Five reasons why data growth will outstrip processing for the foreseeable future

Five reasons why data growth will outstrip processing for the foreseeable future

A while back, I documented what I called, with no small amount of hubris, “Jonno’s first Law” – namely that data will always be created at a greater rate than it can be processed. This principle, I believe, is fundamental to why we will fail to see the ultimate vision of artificial intelligence (which I first studied at university 35 years ago) become reality, perhaps for some decades.
So, what is driving the ‘law’? Most simply that Moore’s Law, which states that the number of transistors on a chip will double periodically, is not the only principle at play. Other principles are economic, contextual and consequences of the way we choose to create data. While I haven’t done the maths, here are some of the reasons why Jonno’s first law will continue to apply:
1 Data creation requires less processing than data interpretation. Data is easy to generate from even the least smart of sensors. It is also easy to duplicate with minimal processing and/or power, as illustrated by passive RFID tags and ‘smart’ paving slabs.
Corollary: A small modification in a complex data set can difficult to represent as the differences from the original data set, meaning it is more likely to result in two complex data sets.
2 There is always more data to be captured. Current business approaches are based on gaining an advantage based on accumulating more data. Equally, human desire to progress implies higher quality images and frame rates, larger screens, more detailed information from manufacturing systems and so on.
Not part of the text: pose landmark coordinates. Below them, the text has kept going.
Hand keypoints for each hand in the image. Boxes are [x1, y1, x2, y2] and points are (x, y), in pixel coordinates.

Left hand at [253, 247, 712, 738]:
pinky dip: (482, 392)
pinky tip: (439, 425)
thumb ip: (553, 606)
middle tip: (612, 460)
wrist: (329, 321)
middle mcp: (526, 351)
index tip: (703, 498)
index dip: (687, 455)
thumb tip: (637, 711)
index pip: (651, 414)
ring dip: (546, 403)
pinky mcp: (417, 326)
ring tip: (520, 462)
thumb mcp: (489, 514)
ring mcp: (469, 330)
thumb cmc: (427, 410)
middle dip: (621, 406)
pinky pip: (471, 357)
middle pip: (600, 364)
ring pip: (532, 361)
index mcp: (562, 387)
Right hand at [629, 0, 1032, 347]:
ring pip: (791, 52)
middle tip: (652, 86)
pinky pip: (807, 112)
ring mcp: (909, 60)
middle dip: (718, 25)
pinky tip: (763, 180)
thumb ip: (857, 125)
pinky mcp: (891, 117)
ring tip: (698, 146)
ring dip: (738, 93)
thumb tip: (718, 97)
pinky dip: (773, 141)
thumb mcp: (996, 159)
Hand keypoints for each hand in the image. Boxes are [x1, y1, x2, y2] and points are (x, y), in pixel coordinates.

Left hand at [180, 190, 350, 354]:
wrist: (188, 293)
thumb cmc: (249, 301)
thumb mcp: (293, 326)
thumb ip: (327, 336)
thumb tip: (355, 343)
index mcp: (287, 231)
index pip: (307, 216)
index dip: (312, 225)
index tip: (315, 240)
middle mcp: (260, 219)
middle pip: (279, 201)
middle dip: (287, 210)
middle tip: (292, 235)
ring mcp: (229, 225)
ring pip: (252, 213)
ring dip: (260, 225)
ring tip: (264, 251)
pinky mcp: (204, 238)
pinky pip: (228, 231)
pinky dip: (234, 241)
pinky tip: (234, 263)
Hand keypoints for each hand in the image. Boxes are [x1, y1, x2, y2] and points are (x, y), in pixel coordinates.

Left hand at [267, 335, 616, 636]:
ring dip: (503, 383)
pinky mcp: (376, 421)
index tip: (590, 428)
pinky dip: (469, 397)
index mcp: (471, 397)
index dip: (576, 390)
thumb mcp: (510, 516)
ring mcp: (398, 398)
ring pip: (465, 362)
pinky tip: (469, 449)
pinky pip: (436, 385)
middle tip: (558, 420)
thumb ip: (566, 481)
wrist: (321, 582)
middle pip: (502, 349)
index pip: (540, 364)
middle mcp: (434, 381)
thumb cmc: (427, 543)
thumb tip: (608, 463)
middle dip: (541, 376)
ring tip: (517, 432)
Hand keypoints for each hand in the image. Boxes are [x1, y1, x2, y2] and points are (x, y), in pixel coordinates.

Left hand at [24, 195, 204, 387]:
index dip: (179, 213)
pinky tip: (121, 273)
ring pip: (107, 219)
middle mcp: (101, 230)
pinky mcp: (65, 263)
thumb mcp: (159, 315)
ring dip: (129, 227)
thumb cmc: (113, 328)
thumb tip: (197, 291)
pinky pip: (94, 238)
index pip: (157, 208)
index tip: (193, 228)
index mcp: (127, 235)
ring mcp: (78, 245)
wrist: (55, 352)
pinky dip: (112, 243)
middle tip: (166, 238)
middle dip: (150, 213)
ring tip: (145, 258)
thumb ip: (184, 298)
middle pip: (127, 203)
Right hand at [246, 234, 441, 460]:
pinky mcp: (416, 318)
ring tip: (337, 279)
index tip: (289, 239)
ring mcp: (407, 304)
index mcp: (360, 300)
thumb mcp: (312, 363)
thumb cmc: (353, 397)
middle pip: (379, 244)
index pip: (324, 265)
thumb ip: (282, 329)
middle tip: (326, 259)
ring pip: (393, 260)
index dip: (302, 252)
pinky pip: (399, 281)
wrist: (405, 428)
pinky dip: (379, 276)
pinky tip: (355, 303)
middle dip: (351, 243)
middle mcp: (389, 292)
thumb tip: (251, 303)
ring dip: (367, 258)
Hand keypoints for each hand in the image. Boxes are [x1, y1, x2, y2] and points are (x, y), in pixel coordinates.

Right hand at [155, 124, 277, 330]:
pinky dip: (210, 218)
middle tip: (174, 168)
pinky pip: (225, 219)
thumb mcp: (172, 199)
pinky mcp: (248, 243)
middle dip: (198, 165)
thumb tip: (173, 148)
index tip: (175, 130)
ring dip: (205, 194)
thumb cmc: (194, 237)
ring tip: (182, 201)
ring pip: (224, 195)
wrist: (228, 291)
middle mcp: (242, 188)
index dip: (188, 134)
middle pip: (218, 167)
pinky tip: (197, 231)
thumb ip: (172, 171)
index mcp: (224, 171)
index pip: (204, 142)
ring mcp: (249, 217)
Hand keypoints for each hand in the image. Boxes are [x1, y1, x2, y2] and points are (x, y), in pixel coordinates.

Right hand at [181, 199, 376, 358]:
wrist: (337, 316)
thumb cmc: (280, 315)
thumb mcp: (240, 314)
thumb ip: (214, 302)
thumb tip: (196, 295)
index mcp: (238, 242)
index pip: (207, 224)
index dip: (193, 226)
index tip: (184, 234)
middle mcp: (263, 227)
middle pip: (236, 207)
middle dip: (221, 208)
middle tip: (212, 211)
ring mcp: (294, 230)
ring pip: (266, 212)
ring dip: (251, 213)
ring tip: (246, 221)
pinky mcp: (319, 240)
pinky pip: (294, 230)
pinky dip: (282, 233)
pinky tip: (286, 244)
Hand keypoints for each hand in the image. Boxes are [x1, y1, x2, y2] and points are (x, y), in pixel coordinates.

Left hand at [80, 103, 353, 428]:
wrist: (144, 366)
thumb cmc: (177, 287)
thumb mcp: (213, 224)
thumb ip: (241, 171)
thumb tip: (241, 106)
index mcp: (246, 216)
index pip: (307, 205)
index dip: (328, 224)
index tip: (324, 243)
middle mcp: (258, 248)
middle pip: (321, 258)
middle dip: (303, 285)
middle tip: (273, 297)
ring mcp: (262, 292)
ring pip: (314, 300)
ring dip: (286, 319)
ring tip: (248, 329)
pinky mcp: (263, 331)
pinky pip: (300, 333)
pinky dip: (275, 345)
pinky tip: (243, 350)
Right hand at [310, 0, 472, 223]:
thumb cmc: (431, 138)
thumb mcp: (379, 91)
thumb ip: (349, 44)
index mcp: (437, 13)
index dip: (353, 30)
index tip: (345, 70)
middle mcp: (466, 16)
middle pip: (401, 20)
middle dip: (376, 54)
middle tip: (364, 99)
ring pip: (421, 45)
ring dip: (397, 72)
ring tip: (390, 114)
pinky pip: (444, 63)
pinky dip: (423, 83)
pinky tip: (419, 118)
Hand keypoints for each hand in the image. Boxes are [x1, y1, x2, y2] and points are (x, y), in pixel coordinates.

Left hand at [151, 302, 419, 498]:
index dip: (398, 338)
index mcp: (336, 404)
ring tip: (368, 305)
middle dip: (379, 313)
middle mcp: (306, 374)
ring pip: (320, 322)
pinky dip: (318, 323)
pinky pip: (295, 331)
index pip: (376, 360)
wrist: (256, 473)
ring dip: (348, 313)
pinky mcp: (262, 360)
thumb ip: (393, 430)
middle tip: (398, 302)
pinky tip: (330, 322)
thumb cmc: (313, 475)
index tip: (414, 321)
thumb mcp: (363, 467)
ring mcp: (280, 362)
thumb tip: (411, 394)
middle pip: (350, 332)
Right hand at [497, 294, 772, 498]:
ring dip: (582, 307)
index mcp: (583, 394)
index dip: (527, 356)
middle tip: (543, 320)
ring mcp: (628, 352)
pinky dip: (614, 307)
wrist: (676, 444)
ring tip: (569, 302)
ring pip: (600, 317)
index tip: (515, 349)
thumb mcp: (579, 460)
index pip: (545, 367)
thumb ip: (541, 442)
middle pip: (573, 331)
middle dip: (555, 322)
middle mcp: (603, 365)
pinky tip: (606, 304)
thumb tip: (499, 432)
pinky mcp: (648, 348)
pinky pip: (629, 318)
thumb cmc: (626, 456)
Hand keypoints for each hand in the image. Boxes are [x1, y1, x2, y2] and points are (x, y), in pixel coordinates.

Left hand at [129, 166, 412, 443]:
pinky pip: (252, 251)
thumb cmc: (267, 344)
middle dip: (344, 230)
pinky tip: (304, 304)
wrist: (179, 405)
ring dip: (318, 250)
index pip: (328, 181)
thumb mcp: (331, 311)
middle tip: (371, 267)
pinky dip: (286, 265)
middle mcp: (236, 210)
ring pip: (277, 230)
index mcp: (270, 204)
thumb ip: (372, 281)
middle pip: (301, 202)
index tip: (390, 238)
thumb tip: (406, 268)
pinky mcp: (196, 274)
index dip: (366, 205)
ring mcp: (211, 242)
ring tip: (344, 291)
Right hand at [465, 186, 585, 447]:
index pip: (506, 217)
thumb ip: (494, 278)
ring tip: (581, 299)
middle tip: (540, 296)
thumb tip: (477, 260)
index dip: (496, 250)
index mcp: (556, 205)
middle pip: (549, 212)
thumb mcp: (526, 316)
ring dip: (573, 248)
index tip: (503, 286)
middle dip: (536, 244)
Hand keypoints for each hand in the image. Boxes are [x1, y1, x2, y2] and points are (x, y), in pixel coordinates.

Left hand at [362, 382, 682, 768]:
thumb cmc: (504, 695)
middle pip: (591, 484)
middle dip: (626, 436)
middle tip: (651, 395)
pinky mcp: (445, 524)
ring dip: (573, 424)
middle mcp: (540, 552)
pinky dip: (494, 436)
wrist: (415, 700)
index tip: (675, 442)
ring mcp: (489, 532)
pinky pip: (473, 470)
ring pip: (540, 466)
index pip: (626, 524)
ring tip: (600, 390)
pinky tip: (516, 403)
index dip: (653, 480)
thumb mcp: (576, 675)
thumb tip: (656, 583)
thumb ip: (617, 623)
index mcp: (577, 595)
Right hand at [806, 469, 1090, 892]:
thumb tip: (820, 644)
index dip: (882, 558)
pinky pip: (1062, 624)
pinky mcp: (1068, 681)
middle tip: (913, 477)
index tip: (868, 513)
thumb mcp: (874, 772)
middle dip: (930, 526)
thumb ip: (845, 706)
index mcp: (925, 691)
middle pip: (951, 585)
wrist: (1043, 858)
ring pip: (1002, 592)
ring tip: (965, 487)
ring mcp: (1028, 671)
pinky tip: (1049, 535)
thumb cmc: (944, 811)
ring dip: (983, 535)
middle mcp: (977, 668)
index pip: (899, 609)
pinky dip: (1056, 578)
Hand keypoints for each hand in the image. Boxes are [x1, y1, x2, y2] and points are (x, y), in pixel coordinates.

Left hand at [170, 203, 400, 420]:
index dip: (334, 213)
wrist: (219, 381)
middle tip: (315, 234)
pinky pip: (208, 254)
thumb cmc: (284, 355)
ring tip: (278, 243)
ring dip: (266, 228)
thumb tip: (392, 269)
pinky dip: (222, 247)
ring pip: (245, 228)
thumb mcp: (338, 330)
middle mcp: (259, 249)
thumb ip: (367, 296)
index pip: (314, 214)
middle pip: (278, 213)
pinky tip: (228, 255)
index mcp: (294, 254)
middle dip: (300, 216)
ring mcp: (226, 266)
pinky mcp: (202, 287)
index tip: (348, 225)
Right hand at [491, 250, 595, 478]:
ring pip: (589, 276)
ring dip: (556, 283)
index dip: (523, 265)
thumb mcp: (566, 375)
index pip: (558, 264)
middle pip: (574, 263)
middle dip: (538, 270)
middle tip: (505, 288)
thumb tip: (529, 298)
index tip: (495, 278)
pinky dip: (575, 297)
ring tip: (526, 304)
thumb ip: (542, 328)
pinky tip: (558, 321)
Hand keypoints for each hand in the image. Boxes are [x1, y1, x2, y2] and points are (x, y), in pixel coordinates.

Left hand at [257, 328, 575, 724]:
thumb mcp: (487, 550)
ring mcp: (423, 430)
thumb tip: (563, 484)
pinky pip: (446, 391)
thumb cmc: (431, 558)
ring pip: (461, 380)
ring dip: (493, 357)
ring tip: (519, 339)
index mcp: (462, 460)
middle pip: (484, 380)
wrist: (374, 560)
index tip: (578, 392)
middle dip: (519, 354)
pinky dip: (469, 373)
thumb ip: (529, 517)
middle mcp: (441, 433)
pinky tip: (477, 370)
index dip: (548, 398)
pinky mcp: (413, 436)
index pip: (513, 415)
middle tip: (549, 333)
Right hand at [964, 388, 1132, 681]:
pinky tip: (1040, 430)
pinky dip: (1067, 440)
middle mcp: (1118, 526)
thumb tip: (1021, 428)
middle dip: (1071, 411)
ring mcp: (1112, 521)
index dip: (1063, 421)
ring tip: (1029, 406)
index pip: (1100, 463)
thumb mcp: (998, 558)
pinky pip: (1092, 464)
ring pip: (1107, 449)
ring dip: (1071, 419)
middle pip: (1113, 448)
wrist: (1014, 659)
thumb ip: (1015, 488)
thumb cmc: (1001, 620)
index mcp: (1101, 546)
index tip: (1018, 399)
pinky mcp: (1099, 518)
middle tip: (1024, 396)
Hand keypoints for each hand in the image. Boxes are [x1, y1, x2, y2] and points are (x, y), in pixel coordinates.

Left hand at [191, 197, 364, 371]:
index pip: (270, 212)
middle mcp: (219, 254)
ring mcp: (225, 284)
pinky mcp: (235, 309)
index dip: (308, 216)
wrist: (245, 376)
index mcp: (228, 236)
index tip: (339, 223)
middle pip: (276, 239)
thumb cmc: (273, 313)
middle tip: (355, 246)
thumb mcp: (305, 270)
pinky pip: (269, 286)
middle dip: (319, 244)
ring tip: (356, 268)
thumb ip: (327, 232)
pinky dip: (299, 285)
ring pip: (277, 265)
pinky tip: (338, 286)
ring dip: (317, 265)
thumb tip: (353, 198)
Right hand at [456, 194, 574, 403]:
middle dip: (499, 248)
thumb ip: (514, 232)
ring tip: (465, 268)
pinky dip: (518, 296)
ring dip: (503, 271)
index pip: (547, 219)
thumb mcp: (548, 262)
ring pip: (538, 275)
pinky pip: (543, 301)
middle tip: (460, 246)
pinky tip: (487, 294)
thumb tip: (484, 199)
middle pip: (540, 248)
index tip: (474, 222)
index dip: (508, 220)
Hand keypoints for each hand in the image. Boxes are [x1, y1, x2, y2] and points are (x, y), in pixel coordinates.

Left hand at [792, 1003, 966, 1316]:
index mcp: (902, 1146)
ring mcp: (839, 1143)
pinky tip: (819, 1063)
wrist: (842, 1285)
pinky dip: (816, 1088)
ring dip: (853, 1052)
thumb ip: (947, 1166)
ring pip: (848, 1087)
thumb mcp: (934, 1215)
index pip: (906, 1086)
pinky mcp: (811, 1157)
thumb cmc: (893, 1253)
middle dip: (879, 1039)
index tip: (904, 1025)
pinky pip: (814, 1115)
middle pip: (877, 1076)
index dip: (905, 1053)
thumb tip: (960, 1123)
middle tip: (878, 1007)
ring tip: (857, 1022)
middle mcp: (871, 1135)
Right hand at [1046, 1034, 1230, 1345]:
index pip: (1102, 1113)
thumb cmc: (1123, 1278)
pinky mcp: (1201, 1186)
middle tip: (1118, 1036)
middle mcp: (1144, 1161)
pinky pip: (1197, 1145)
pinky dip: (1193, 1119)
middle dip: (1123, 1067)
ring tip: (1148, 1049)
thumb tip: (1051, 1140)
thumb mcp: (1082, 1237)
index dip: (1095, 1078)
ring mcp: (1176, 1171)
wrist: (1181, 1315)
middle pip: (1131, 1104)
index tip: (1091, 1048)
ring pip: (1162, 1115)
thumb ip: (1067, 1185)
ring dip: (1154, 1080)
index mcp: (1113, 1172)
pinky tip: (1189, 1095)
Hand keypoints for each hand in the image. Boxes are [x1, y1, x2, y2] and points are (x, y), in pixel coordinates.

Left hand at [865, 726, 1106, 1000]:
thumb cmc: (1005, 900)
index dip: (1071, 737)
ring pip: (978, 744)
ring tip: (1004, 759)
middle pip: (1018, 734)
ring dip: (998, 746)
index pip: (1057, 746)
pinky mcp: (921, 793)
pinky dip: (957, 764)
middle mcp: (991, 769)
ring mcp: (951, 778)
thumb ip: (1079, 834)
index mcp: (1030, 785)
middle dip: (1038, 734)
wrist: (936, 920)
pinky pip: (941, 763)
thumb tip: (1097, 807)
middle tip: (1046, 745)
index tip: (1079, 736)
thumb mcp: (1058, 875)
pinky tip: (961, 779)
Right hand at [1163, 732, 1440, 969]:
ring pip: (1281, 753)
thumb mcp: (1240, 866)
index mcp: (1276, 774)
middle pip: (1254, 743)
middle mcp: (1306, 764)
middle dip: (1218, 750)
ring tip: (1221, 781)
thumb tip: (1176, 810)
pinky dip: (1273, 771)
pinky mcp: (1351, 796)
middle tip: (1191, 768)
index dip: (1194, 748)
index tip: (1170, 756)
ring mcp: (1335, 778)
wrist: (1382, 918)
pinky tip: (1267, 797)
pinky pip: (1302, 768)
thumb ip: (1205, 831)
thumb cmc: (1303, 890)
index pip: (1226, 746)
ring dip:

Corollary: The universe cannot be measured molecule by molecule – it is too vast, the data set too big to capture without a similarly vast set of measures. Heisenberg’s uncertainty principle comes into play both at the lowest level and in how captured data influences human behaviour.
3 The number of data generators is increasing faster than processors. For example, mobile phones are being used in the main for content generation. 100 million servers exist in the world, compared to 10 billion phones. And don’t start on edge devices.
Corollary: While processing continues to commoditise, data generation continues to fragment. Cloud computing manifests the former, and consumers, the latter.
4 Current models charge less (or zero) for data generation, more for processing. Consumer-oriented data generation is paid for by advertising, which covers its costs but leaves little for large-scale processing of the information.
Corollary: Consumer-based data generation is fragmented due to competitive interests, as multiple organisations (Facebook, Amazon) are growing their businesses primarily through data accumulation and secondarily interpretation.
5 Many algorithms are only recently becoming feasible. Much mathematics around current AI, machine learning and so on is well established, but processing was too expensive to handle it until recently. The potential of such algorithms is still being worked through, therefore.
Corollary: The algorithms we use are based on human knowledge, not computer capability. This means that our ability to process information is bottlenecked not only by processing power, but also by our ability to create suitable algorithms – which themselves depend on the outputs of such processing.
We still lack understanding of how to automate data interpretation in an intelligent way, and will do so for the foreseeable future. As noted Mark Zuckerberg,“In a way, AI is both closer and farther off than we imagine… we’re still figuring out what real intelligence is.” A final hypothesis is that such a leap will be required before processing capability can actually ‘leapfrog’ data growth and bypass the realities of data growth versus processing.